Vaccinations in a pharmacy are becoming the norm. The public health departments are happy that pharmacists are giving vaccines because the availability increases the rate of adult vaccines which have been below the expected level.
We started to administer vaccines, flu and shingles two years ago when pharmacists were first allowed to administer the Zostavax and the Pneumovax-23 in Connecticut. All the chain and grocery stores were already giving flu vaccines and we had been having successful Zostavax clinics in our pharmacy for a few years. So it made sense to start administering them ourselves.
There are a few steps that need to be taken before you start. The first step is to get trained and certified. University of Connecticut and the American Pharmacist Association have had one day programs in our area, but you would need to contact them to find out when they are being held.

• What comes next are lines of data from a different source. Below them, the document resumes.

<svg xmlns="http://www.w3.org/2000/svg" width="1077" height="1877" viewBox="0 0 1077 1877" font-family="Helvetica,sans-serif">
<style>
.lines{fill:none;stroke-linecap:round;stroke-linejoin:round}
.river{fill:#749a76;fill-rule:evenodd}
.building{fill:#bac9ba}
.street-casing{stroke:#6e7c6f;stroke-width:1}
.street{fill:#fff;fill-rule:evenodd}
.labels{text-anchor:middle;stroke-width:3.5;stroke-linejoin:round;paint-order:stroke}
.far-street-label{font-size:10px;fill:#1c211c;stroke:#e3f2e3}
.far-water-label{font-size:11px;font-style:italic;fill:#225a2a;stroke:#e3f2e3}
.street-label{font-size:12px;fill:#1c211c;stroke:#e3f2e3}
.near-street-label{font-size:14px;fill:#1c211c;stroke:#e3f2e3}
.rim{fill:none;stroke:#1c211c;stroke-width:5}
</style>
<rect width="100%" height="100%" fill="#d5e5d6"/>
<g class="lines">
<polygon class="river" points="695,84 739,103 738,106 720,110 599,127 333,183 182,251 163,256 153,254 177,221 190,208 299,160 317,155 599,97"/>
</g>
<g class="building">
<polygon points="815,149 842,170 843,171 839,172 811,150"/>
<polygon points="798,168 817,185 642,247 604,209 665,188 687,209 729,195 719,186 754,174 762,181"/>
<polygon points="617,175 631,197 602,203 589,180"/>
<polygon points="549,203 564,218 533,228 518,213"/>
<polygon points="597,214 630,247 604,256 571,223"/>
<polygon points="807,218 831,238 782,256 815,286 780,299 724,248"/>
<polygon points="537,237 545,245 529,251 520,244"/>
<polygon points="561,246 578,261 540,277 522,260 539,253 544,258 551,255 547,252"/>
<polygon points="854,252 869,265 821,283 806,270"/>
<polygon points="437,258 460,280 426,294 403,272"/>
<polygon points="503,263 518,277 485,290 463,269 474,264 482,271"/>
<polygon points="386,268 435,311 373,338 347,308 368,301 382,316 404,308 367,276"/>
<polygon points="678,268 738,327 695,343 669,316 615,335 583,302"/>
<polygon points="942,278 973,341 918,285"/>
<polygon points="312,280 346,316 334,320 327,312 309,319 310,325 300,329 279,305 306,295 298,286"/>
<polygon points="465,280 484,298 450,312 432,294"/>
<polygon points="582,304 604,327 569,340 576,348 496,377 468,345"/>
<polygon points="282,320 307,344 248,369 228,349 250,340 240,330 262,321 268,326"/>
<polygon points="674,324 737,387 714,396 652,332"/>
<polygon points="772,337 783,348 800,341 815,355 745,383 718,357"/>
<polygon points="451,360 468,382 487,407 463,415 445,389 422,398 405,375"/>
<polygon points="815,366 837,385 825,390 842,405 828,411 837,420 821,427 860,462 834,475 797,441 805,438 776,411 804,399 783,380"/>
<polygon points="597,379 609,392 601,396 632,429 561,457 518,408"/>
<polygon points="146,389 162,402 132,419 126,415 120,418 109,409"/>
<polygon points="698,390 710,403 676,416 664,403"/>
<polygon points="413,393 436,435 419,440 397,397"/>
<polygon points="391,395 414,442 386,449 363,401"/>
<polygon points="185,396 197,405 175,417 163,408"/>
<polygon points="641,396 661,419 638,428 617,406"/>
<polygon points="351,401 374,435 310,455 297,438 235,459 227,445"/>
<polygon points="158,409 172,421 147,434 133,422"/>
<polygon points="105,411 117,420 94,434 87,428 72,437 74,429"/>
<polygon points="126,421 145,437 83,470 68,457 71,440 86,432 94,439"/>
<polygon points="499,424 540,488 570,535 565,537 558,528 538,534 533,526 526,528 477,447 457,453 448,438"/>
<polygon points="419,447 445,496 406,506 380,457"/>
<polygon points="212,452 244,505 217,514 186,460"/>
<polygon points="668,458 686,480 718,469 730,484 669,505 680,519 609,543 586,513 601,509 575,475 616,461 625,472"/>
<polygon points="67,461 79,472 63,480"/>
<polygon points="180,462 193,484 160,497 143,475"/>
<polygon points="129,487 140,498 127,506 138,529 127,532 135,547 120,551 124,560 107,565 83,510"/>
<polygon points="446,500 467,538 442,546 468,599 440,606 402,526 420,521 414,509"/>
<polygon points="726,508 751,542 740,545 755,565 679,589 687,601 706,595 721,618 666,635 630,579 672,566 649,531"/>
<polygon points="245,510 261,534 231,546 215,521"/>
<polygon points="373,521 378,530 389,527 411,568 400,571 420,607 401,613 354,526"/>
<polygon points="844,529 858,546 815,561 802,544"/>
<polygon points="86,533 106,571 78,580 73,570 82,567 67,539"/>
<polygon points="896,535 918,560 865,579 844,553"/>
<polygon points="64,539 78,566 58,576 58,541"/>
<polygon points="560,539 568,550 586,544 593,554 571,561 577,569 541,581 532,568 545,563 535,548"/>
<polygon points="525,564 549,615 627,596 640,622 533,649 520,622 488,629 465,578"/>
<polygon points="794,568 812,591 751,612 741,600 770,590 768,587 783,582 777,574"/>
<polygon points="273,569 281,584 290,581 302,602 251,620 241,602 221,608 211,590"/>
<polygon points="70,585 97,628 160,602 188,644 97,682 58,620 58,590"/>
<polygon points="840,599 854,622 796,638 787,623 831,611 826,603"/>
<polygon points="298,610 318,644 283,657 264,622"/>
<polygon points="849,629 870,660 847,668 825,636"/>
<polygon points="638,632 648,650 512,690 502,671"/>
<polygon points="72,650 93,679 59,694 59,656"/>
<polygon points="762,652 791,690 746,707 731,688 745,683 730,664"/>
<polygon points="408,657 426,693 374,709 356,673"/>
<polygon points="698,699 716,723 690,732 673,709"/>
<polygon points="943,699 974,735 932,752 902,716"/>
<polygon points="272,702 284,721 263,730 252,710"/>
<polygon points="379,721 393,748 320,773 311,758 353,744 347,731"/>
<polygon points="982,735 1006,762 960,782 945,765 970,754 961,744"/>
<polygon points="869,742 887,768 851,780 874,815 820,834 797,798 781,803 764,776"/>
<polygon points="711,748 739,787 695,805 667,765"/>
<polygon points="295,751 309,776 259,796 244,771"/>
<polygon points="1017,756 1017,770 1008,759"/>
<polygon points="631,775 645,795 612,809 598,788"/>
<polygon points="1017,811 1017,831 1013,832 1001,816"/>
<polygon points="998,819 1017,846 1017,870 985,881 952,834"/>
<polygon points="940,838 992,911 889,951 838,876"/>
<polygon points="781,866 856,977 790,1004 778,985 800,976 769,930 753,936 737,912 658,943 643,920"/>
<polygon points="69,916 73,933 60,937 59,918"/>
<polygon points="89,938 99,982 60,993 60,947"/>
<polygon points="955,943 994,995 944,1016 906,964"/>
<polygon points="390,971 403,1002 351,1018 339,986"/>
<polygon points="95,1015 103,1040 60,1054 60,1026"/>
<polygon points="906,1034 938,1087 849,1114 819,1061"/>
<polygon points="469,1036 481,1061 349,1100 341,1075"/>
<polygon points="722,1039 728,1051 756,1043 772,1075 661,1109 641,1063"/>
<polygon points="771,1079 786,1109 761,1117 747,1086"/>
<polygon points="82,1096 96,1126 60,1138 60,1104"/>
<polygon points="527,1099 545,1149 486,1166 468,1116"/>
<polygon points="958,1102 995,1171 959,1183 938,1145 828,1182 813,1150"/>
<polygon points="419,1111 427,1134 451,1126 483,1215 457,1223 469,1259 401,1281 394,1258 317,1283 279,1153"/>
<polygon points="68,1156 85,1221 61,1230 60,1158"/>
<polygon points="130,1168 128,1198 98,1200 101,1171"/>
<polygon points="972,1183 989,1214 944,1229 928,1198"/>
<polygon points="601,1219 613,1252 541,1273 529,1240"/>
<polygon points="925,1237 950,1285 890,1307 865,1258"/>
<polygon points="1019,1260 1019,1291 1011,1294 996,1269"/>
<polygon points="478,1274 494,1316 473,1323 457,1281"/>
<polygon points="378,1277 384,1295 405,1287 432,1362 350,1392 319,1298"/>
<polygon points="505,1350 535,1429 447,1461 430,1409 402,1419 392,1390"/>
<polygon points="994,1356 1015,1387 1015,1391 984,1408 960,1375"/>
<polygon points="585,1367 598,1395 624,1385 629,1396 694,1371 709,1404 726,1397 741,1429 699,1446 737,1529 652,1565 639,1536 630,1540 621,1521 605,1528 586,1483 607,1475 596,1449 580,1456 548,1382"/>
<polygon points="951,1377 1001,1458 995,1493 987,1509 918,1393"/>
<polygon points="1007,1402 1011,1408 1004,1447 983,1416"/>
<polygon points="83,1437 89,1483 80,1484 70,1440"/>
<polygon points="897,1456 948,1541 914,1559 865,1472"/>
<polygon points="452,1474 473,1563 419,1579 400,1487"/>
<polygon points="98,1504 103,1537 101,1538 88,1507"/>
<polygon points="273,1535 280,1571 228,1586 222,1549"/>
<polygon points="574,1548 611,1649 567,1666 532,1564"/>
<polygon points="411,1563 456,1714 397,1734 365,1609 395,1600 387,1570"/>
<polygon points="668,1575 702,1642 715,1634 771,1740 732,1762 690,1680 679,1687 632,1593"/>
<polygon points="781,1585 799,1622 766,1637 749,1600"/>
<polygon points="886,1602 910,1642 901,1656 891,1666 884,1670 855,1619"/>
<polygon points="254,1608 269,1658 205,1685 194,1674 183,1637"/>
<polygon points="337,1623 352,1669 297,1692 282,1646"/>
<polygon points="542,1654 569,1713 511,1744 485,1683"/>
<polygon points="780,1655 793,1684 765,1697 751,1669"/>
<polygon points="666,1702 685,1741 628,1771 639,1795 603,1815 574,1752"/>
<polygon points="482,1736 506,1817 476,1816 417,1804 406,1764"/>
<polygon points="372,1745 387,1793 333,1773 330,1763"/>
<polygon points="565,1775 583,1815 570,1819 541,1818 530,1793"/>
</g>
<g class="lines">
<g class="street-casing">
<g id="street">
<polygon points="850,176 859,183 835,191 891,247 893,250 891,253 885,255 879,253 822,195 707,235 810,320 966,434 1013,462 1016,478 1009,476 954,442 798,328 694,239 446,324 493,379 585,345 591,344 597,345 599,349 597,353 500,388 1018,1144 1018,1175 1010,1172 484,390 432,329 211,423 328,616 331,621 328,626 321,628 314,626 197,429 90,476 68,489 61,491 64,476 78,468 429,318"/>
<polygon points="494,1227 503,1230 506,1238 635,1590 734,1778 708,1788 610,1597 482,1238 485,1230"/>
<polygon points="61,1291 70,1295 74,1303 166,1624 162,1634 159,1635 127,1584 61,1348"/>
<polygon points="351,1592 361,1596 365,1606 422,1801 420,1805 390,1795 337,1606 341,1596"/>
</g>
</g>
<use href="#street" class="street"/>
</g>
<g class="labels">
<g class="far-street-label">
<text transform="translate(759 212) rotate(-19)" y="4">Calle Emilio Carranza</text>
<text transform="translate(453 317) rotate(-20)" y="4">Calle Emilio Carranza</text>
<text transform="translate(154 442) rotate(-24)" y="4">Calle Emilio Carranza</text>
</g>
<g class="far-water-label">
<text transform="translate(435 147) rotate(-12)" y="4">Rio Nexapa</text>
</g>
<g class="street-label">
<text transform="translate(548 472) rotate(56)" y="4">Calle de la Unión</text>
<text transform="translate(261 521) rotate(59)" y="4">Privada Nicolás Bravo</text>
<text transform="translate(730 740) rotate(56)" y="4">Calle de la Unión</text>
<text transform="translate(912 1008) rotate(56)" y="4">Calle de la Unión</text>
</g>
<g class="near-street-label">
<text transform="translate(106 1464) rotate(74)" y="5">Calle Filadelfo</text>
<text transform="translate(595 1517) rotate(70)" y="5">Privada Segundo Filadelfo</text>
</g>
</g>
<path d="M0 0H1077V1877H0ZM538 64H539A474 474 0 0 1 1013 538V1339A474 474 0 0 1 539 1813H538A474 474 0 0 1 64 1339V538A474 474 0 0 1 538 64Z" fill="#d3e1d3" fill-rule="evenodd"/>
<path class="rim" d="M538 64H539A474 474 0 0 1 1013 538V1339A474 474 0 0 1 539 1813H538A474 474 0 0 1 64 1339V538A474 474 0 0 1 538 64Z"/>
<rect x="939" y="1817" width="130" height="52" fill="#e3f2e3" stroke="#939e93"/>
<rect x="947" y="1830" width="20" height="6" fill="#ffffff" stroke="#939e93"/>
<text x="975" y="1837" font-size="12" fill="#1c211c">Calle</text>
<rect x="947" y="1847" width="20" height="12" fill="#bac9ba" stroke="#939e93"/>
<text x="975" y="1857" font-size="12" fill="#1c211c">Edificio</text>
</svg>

You also need to be CPR certified and do yearly CE’s to maintain your vaccination certification.
The main resource I use is www.immunize.org. That website has a lot of useful information that you will need to implement your vaccination program. The website has checklists, Vaccine Information Sheets (VIS), screening questionnaires, standing order paperwork as well as tons of information on diseases, vaccines and general immunization knowledge. The Merck vaccine sales representatives have also been extremely helpful to me. The reps have given me support in starting our program as well as continued education as we move along. Their website www.merckvaccines.com is also a useful website. I also went to our local CVS and they showed me how they run their program and what needles they use.
The next step is to find a doctor to give you a standing order. A standing order will allow patients to walk in the pharmacy and receive a vaccine without needing a prescription. Getting a doctor to sign the standing order could be challenging. We have a retired doctor who is still active who signed for us. I would suggest asking a local doctor in a private practice who you have a good relationship with, or a doctor who has an interest in public health.
To bill for the flu and pneumovax-23 you will need a separate p-tan number through Medicare. The Zostavax is covered by Medicare D plans. Some private insurance will cover the flu and shingles vaccines. (We will start administering Pneumovax-23 in July, so I don’t have experience on how private insurance covers that vaccine.) Make sure you bill an administration fee to the insurance. Most, but not all will pay for the administration.
Last step, ordering! You may want to order a low amount of flu vaccines the first year to determine how many you will go through. You have to pre-book to get good prices, but you can always reorder during the season if you run out. As far as the Zostavax, we keep it in stock now that the shortage is over and we will probably keep a smaller amount of Pneumovax-23 in stock as well. If you don’t want to order in 10 Zostavax at a time, you can always keep a waiting list until you have enough people interested.
I won’t lie to you; I did have a few sleepless nights getting ready for our first flu season. But once we got started it flowed very nicely into our workflow routine. I enjoy talking to people and educating them about vaccines. And I’m proud when someone who’s never had a flu vaccine gets it from me for the first time and comes back the next year to get it again. After all the whole purpose of pharmacists giving vaccines is to increase vaccination rates. Plus it brings in new customers and satisfies our existing customers.